Who Dominated Each Theater?

Since the idea of the scavenger hunt was to find the answers to the questions I previously stated, we all got back together and went on Padlet to help gather ideas as a class. The Padlet my class created is below. We were asked which side, the Union or Confederacy, dominated each theater - the Western, Eastern & Naval Theaters. We all looked back in our notes to find out the answer to the first essential question; Who was the ultimate victor in each of the theaters of war: East, West, Naval?  The class agreed that the Union clearly dominated the Western Theater. Two example battles of this are the Battle of Shiloh and The Siege of Vicksburg. Even though the South had more soldiers in the Battle of Shiloh, the Union came out victorious.
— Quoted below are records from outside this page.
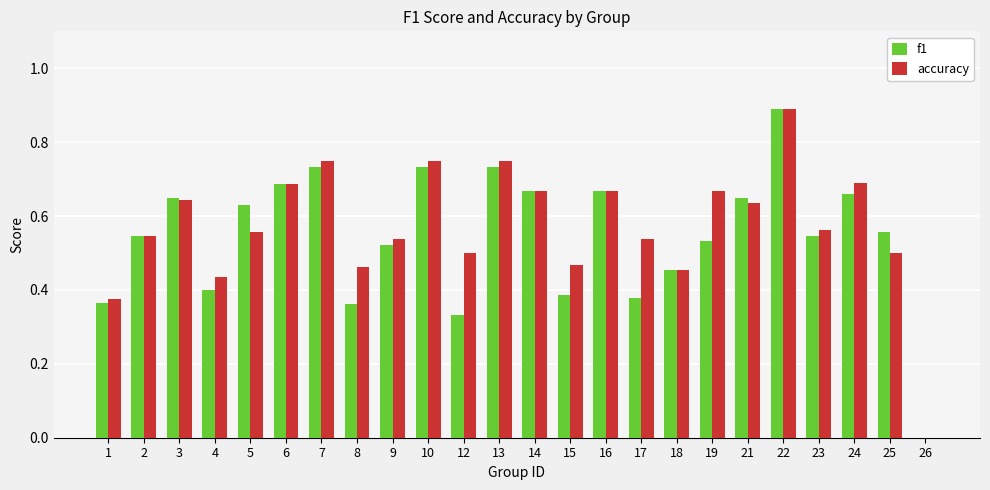

True or false: accuracy has a value of 0.8 at 12.

False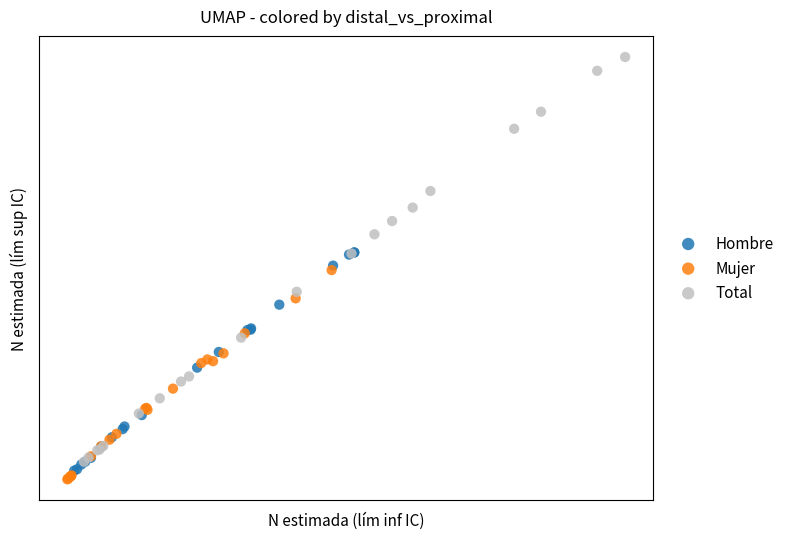

What are all the series names shown in the legend?

Hombre, Mujer, Total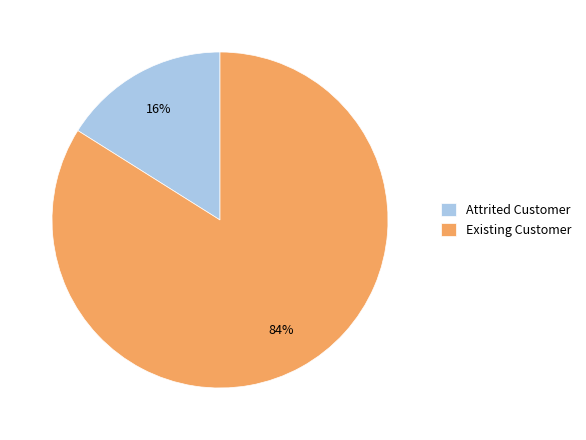

The Attrited Customer slice represents 24% of the pie. True or false?

False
At the Siege of Vicksburg, the Union won because the Confederacy ran out of supplies. Next, the Eastern Theater. My take on this theater was that the battles definitely seemed to be more even than the Western ones. The Confederate soldiers won battles like the Battle of Cold Harbor, due to the Union having half the number of soldiers than the South, and having a worse defense line. The Union lacked leadership at the beginning of the Eastern Theater battles, yet they ended up winning more battles as time went along, like Sherman's March to Sea and the Battle of Gettysburg. The Union also seemed to dominate the remaining theater: Naval. They won the Baton Rouge Battle due to having resources and capturing the city New Orleans, which was close to a large naval base. Another battle in the Naval theater was the Battle of Hampton Roads. Even though it was a 'draw', the Confederates were short on ammunition and fled. While running, they actually blew up their own ship so it wouldn't fall into Union hands. I think it can be argued that the Union won this battle, and dominated this theater.

Similarities In the Reasons for Results

The other essential question regards commonalities, or similarities, in the reasons for the results of the battles. A commonality I noticed was concerning the number of soldiers involved in the battles. A few examples of this are the Battle of Fort Sumter, the Surrender of Fort Donelson, the Battle of Shiloh & the Battle of Cold Harbor. A majority of the time, one side didn't have enough soldiers to keep up with the opposing side. Another similarity is supplies. For example, the Confederacy had to surrender in the Siege of Vicksburg because they ran out of supplies, and in the Battle of Fort Sumter the Union troops did not have enough supplies to defend themselves against a siege. It is pretty clear to me that the Union dominated the battles of the Civil War, with a few exceptions.